Erschienen in Ausgabe: No 66 (8/2011) | Letzte Änderung: 31.01.13 |
von Stefan Groß
Scheitern als Prinzip, so könnte man das Leben des 1777 in
Frankfurt an der Oder geborenen Heinrich von Kleist prägnant umschreiben. Dabei
hatte der Dichter die besten Voraussetzungen für eine gesellschaftliche
Karriere; der Aufstieg in die etablierten Kreise der damaligen Gesellschaft
schien ihm in die Wiege gelegt. Doch schon frühzeitig verspürte er Unbehagen am
Militärdienst und fühlte sich zu Philosophie und Experimentalphysik hingezogen.

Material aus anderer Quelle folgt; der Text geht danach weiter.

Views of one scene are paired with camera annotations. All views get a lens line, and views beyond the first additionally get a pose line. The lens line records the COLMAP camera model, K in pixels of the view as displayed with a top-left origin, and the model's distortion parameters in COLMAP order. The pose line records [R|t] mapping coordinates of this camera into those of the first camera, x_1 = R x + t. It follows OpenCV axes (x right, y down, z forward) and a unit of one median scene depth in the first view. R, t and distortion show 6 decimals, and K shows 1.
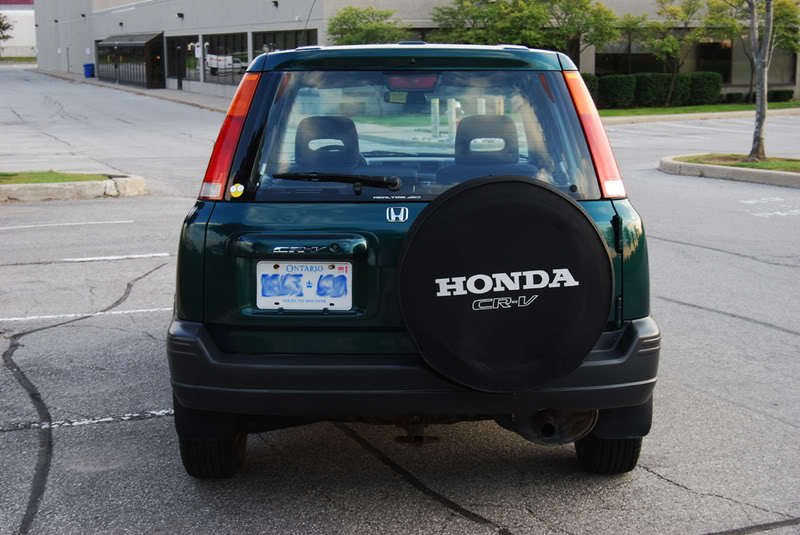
lens RADIAL K [[1264.8, 0, 400.0], [0, 1264.8, 267.7], [0, 0, 1]] dist [-0.028015, 0.000000]
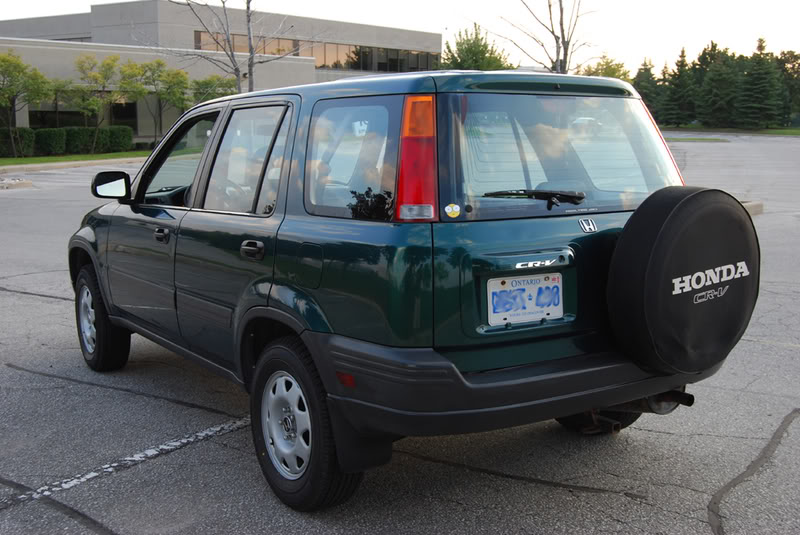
lens RADIAL K [[968.6, 0, 400.0], [0, 968.6, 266.9], [0, 0, 1]] dist [-0.080541, 0.000000]
pose [[0.816124, -0.076115, 0.572843, -0.613043], [0.083329, 0.996428, 0.013679, -0.031485], [-0.571838, 0.036571, 0.819551, 0.408807]]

Seit seiner frühesten Jugend war Kleist ein Reisender, umtriebig und stets
erfüllt von der Suche nach dem wahren Glück. Doch so sehr der Dramatiker dies alles
begehrte, es sollte ihm bis zu einem Freitod am 21. November 1811 nicht zuteil
werden.
Und immer wieder scheiterte Kleist grandios, der ewige Ruhm,
nach dem er verlangte, blieb ihm versagt, während Goethe und Schiller in Weimar
Erfolge feierten. Mit seinen journalistischen Unternehmungen, dem „Phöbus“ und
den „Berliner Abendblätter(n)“ ging er, übrigens als einer der ersten
Journalisten mit einer Tageszeitung, pleite. Das Unbehagen an der Gesellschaft,
der beständige Kampf um die Existenz – dies alles hat ihn letztendlich die
Philosophie des Schönen Scheins, die noch für Schiller die wahrhafte Idee der
Klassik sein sollte, verleidet. An eine Erlösung und eine Erziehung durch die
Kunst – davon war er als Realist weit entfernt. Eher war es das Fragmentarische
und Bruchstückhafte, das ihn interessierte, das Leben mit seinen ewigen
Abgründen und absurd-menschlichen, allzumenschlichen Dramatiken.
Das Brüchige, das Disparate, macht letztendlich auch seine
Helden aus, die nicht frenetisch über ihren Alltag gebieten, die sich nicht als
intellektuelle Weltbeherrscher verstehen; Kleist blieb als Skeptiker der große
Moralist. Und das Prinzip dieser Existenz war das Scheitern, die Isolation und
der beständige Kampf gegen die Intrige, das ständige Aufbegehren gegen die
weltliche und menschliche Ordnung, das immerwährende Anstreiten gegen das
spießbürgerliche Leben. Lieber zu Grunde zu gehen, als sich der „Prosa der
Verhältnisse“ unterzuordnen. Anstelle von idealischer Schönheits- und
Harmoniesehnsucht tritt die Begierde des Wettkampfs, statt selbstzufriedenem
Glück, das nur Episode sein konnte, feiert Kleist den Rausch der Existenz, die
sich allein in Kampf und Krieg bewährt.
Was Goethe einst am Dramatiker Kleist kritisierte, jene Verwirrung der Gefühle, bringt aber dem Frankfurter
Adligen im 21. Jahrhundert gerade wieder Sympathien ein – er wird gelesen, eine
Vielzahl von Biografien sind mittlerweile erschienen. Und bei fast allen zeigt
sich – Kleist bleibt ein Geheimnis. Aber gerade für den heutigen Leser erweist
sich Kleist als ein prägnanter Analytiker der gesellschaftlichen und
individuellen Disharmonien. Er rückt das Leiden des Subjektes in den
Mittelpunkt, das zwischen bürgerlicher Welt und je individuellem Lebensentwurf
hin- und hergerissen ist, das beständig auf der Suche nach seinem Ich ist, und das
statt Geborgenheit nun wie Sisyphus beständig die Steine des
Immergleichen rollen muss, um aus diesem Tun möglicherweise Sinn und Glück zu
beziehen. Kleist destruiert die Welt, und der tut dies wie das zerbrechliche
Ich im postmetaphysischen Zeitalter – der Sinn bleibt der beständige Kampf, er
allein verleiht der Existenz – bei aller Absurdität – jenes Mindestmaß an
individueller Würde. Kleist seinerseits ist an den Verhältnissen seiner Zeit
gescheitert, der Suizid am Wannsee die für ihn einzig möglich erscheinende Konsequenz.